> [What this task involves]
Please tally the lines in the entries below that contain the string "lowest", where case counts, and reply with the number alone.

Figure understanding tasks:
=== Section Start ===
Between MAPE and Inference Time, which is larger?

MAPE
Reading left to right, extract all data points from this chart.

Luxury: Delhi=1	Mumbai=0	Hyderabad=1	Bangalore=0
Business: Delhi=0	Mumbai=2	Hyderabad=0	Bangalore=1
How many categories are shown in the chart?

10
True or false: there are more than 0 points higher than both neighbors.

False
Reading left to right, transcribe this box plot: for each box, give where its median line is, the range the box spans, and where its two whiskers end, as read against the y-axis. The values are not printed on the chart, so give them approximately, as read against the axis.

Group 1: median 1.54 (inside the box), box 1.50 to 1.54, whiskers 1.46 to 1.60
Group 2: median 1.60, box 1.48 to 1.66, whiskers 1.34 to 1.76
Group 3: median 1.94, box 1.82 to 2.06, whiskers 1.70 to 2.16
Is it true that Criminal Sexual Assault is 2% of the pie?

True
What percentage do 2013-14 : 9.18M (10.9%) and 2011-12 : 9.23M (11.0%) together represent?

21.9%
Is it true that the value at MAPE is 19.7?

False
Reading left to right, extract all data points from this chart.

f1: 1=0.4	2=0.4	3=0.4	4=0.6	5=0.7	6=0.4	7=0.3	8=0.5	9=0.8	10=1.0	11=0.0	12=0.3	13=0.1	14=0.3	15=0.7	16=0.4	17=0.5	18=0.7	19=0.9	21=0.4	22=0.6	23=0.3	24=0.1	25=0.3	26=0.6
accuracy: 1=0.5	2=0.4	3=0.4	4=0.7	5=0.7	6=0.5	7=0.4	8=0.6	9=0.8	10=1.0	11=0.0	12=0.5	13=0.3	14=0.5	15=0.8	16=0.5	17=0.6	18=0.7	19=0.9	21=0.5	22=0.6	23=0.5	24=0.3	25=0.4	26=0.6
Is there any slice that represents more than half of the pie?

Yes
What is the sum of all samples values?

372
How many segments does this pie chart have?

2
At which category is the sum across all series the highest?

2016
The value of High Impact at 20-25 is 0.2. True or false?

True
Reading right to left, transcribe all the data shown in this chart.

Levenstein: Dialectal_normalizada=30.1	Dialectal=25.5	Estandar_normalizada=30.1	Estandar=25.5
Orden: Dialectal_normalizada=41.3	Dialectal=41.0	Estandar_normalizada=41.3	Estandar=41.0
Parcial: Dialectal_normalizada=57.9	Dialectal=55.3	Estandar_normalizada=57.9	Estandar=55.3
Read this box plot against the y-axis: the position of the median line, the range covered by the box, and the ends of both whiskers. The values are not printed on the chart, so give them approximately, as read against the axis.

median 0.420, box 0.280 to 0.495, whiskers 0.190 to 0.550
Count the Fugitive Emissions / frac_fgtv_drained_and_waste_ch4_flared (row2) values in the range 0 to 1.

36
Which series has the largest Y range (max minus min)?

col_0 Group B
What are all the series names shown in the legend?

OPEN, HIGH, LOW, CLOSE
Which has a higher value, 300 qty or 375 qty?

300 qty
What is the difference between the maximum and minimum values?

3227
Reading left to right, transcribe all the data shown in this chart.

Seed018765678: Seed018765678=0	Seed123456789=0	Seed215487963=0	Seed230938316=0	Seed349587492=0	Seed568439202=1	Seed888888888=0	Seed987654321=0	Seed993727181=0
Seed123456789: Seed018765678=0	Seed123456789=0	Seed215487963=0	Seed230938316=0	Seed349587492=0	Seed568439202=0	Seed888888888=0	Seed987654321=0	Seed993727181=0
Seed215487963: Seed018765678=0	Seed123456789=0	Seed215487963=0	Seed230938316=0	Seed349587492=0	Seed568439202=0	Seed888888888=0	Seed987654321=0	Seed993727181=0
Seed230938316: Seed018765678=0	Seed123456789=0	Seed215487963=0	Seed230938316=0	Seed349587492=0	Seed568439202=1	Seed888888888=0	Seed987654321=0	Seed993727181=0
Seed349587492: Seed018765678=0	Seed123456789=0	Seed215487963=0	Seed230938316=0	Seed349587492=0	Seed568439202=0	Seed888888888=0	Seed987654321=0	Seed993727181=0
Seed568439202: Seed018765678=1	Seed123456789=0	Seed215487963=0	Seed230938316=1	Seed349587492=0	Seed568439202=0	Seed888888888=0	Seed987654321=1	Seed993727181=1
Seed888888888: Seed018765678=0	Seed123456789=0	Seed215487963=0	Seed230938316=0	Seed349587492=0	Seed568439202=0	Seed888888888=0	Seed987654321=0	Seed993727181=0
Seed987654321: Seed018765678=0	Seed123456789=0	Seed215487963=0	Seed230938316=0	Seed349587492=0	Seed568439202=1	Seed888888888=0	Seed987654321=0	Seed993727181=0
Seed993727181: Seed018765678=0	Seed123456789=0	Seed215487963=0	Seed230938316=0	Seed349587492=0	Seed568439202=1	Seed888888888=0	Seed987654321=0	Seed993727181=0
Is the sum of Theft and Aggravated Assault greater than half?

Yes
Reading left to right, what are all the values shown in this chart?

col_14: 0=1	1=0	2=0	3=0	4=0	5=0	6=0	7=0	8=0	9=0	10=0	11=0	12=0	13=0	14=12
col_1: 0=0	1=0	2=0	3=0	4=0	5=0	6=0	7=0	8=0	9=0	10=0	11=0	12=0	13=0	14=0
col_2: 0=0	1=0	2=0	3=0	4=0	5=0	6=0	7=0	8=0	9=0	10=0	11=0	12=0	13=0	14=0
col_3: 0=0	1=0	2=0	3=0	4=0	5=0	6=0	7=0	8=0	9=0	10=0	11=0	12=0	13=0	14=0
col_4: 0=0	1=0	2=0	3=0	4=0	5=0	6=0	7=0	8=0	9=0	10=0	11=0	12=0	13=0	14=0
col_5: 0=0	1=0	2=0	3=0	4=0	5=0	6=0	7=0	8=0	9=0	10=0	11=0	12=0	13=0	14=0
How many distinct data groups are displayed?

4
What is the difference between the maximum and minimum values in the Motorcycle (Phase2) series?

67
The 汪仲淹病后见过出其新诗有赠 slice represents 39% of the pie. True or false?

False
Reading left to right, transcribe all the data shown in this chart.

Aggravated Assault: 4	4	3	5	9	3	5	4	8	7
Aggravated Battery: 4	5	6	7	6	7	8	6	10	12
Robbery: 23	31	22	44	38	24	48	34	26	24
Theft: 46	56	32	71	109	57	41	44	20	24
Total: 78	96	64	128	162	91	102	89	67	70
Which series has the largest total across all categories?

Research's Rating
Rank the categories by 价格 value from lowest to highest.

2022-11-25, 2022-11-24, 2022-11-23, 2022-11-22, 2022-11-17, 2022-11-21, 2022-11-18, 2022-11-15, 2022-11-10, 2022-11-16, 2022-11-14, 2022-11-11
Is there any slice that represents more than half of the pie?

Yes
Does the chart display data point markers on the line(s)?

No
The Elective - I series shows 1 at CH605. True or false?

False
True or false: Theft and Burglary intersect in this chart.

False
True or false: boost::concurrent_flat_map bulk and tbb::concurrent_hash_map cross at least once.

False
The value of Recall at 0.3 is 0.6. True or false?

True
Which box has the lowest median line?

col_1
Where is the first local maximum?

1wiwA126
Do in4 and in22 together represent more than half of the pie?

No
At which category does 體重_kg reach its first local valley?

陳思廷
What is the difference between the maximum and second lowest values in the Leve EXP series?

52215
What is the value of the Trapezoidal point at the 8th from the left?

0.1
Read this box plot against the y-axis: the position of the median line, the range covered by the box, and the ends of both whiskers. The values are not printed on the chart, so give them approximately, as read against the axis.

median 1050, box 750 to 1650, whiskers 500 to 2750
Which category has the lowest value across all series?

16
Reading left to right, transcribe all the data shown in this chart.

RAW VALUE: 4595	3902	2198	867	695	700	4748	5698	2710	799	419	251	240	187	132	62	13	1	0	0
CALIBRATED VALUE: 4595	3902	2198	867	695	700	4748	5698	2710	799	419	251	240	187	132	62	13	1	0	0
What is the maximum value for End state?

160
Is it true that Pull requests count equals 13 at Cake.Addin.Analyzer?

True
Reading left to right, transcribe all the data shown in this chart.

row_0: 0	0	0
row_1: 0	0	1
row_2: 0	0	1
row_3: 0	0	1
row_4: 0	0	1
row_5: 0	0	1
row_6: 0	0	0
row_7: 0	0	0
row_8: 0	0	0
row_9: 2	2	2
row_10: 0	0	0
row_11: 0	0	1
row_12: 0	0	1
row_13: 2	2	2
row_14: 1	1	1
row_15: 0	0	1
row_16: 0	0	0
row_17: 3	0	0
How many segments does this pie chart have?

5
=== Section End ===
> [Reply to the task]
4